• [WHAT THE TASK REQUIRES]
Print the lines below word for word, starting at the very first line and ending at the line that contains "yang cukup banyak.". Include both of those lines.

• [INFORMATION PROVIDED]
=== Begin Enclosure ===
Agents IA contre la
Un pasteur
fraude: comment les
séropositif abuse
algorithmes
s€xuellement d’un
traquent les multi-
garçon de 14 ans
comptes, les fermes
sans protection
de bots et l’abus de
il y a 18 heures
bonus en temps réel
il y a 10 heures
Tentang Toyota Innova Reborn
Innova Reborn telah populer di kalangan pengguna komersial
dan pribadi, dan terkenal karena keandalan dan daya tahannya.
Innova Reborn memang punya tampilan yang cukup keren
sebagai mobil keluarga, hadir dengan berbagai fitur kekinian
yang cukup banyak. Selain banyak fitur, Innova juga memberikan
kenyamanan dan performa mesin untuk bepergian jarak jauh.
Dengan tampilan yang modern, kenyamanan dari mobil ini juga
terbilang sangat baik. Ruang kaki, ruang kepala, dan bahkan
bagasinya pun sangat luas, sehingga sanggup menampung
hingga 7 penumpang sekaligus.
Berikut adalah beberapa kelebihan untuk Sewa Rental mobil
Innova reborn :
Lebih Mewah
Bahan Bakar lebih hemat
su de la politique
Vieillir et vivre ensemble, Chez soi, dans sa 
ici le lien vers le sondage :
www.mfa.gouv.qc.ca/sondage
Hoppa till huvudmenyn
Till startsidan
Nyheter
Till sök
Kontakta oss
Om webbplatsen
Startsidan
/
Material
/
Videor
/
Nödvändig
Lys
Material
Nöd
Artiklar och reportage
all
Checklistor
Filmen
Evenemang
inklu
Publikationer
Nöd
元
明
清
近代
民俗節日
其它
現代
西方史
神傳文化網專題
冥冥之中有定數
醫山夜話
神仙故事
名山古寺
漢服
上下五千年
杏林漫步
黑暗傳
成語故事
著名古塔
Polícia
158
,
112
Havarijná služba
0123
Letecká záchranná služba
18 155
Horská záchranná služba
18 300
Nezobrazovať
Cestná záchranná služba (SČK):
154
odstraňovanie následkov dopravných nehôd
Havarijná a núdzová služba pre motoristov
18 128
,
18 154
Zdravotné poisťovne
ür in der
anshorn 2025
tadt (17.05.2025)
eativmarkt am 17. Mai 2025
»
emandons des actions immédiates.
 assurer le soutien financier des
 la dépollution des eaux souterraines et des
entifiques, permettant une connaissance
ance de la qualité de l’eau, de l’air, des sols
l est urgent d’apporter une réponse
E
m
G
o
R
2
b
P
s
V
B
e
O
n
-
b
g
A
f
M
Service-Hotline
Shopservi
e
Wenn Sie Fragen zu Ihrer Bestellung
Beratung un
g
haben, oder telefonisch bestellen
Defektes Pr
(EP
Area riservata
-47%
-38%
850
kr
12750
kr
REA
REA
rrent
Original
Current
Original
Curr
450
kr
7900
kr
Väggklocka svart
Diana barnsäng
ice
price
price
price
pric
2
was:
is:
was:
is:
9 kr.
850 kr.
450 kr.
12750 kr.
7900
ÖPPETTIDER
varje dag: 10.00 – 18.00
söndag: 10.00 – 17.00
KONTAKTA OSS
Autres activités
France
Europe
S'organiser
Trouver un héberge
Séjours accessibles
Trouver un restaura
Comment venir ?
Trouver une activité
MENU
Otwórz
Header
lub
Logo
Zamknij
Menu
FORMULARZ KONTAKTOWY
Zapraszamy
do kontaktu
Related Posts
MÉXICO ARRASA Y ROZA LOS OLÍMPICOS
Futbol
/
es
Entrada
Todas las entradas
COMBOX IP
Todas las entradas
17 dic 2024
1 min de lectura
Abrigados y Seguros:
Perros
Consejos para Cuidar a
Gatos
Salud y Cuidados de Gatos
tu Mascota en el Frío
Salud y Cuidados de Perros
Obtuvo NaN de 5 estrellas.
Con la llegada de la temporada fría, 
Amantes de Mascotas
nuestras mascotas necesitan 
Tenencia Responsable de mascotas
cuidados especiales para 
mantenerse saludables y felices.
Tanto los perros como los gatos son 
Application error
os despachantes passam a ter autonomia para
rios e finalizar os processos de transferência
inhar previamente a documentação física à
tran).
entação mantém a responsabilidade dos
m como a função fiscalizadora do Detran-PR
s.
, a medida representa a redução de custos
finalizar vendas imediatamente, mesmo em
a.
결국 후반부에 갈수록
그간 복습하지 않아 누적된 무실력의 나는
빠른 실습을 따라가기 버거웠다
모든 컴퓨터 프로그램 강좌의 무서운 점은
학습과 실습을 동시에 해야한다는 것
=== End Enclosure ===
• [ANSWER TO THIS TASK]
Agents IA contre la
Un pasteur
fraude: comment les
séropositif abuse
algorithmes
s€xuellement d’un
traquent les multi-
garçon de 14 ans
comptes, les fermes
sans protection
de bots et l’abus de
il y a 18 heures
bonus en temps réel
il y a 10 heures
Tentang Toyota Innova Reborn
Innova Reborn telah populer di kalangan pengguna komersial
dan pribadi, dan terkenal karena keandalan dan daya tahannya.
Innova Reborn memang punya tampilan yang cukup keren
sebagai mobil keluarga, hadir dengan berbagai fitur kekinian
yang cukup banyak. Selain banyak fitur, Innova juga memberikan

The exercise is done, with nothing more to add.